Midway Museum gets a major new addition
USS MIDWAY MUSEUM – The former naval aviators and sailors who make up much of the staff and huge volunteer corps of the Midway Museum don't get excited by much – but they were excited about this.
The arrival on two flatbed semis of a famous WWII aircraft – the Grumman F4F Wildcat.
Until today, the museum's collection of some 30 planes did not include the fighter, which was a big part of the US victory over the Japanese in the pivotal Battle of Midway, after which the USS Midway – and now Midway Museum – was named.
After three years of restoration at a hanger the museum leases at north island, the light and nimble fighter was hoisted aboard.

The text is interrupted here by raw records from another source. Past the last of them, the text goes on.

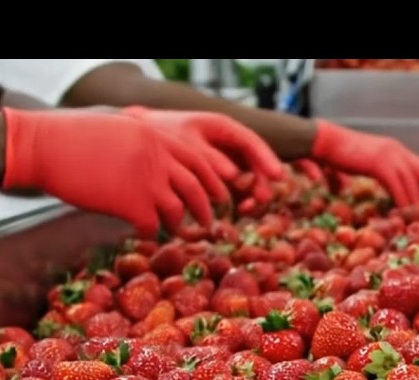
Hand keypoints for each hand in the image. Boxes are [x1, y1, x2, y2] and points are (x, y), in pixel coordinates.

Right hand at [1, 108, 223, 237]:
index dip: (213, 181)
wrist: (44, 146)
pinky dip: (149, 234)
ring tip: (176, 233)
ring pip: (177, 210)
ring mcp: (147, 181)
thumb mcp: (120, 129)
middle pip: (196, 187)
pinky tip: (142, 234)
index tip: (220, 194)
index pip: (199, 161)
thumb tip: (158, 164)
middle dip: (206, 208)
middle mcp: (159, 157)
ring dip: (178, 226)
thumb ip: (145, 144)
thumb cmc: (72, 137)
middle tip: (210, 223)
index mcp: (158, 136)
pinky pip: (151, 227)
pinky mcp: (130, 204)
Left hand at [122, 106, 284, 203]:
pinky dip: (241, 200)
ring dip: (254, 194)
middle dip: (262, 180)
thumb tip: (235, 175)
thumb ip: (209, 158)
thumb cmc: (161, 136)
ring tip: (247, 209)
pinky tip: (239, 211)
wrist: (140, 141)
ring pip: (250, 177)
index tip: (278, 175)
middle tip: (261, 199)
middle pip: (256, 162)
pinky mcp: (220, 178)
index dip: (267, 157)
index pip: (252, 141)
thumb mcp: (184, 144)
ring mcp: (227, 161)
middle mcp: (229, 144)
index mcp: (223, 128)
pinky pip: (239, 189)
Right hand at [308, 121, 418, 211]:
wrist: (324, 141)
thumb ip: (364, 172)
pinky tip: (407, 213)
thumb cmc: (337, 153)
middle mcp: (397, 150)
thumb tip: (349, 187)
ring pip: (412, 181)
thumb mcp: (359, 163)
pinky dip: (403, 200)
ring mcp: (389, 155)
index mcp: (395, 149)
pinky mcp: (379, 163)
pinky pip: (397, 185)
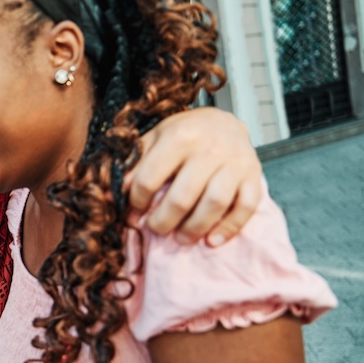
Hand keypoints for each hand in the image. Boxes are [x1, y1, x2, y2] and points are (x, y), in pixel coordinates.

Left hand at [130, 107, 261, 245]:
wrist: (224, 121)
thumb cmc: (183, 134)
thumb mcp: (153, 140)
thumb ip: (133, 165)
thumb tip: (109, 196)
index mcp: (179, 136)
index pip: (150, 178)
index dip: (136, 201)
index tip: (132, 212)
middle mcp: (209, 149)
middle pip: (182, 197)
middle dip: (163, 221)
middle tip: (155, 229)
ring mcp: (235, 163)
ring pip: (215, 204)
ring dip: (194, 228)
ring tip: (180, 238)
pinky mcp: (253, 176)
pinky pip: (246, 207)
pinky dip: (229, 228)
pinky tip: (212, 240)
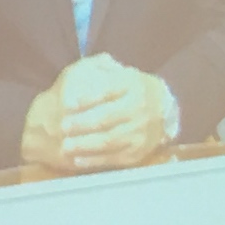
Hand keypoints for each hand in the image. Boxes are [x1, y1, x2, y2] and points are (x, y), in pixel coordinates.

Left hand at [50, 54, 176, 170]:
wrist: (161, 110)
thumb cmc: (130, 89)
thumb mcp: (120, 73)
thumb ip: (100, 67)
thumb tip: (87, 65)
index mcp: (132, 84)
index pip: (108, 90)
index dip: (88, 98)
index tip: (67, 104)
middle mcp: (138, 107)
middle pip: (108, 117)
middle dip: (83, 123)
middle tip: (62, 126)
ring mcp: (139, 131)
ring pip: (110, 140)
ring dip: (86, 144)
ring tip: (65, 146)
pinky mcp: (137, 151)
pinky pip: (114, 157)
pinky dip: (95, 160)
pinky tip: (78, 159)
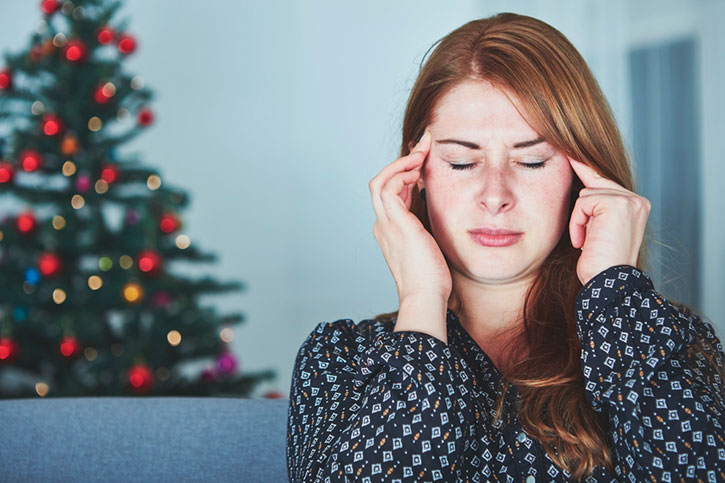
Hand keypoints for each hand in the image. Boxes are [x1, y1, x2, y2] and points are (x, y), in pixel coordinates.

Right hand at [369, 130, 452, 303]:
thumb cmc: (432, 280)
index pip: (393, 194)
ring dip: (402, 163)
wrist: (425, 297)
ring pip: (380, 181)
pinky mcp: (395, 222)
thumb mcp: (431, 248)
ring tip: (423, 154)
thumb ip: (431, 231)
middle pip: (381, 183)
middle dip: (403, 161)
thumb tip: (446, 216)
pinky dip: (402, 173)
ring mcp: (386, 224)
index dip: (407, 175)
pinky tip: (421, 169)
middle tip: (425, 145)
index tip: (426, 162)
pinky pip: (389, 187)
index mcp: (391, 231)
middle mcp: (383, 225)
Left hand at [568, 158, 650, 284]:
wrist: (608, 284)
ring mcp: (629, 200)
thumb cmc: (598, 263)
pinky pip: (583, 202)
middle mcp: (637, 200)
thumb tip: (580, 190)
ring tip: (588, 242)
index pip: (604, 180)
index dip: (584, 167)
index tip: (568, 149)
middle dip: (581, 208)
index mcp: (635, 205)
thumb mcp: (597, 231)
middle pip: (593, 184)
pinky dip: (578, 222)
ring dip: (579, 219)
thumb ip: (596, 209)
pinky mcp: (616, 204)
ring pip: (585, 193)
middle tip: (587, 234)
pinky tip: (585, 241)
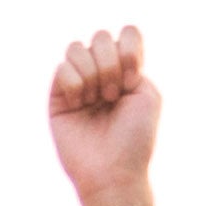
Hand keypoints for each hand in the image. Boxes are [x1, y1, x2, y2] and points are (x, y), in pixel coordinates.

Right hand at [47, 27, 159, 205]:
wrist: (112, 172)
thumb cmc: (135, 139)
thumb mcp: (147, 95)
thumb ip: (131, 62)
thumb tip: (101, 49)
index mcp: (127, 71)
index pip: (126, 34)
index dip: (129, 49)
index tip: (132, 79)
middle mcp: (102, 74)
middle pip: (100, 37)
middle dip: (110, 65)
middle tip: (113, 96)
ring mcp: (79, 84)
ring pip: (77, 48)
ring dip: (92, 74)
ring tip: (97, 101)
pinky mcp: (57, 97)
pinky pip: (61, 69)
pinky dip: (74, 84)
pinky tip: (79, 105)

89-year-old Midway docent Glenn Tierney told me it was like meeting an old friend. “This was my first serious aircraft coming out of flight training,” he says. “It actually saved the bacon at the Battle of Midway, protecting the dive bombers who sank the Japanese carriers the same carriers at Pearl Harbor by the way.”
How the Wildcat came to the museum is a story in itself.
In the early 90's the plane was found at the bottom of Lake Michigan. It had gone into the drink during pilot-carrier training in the 40's.
The lake's cold fresh water, and lack of oxygen at the bottom, helped preserve it.
It was sitting at the National Naval Aviation Museum in Pensacola, Florida, waiting to be restored, when it was decided its new home should be at the Midway museum. it will be a major piece of their planned Battle of Midway 3D holographic theatre.
“That's one thing we always wanted to have from the time we first got the Midway 10 years ago,” says Karl Zingheim, one of the museum's historians, “but we had other things we have to take care of and its just as well – the delay because the advances in cinematic technology has advanced considerably in the decade.”
Wildcat, you needed a good home, and you have found one – in San Diego.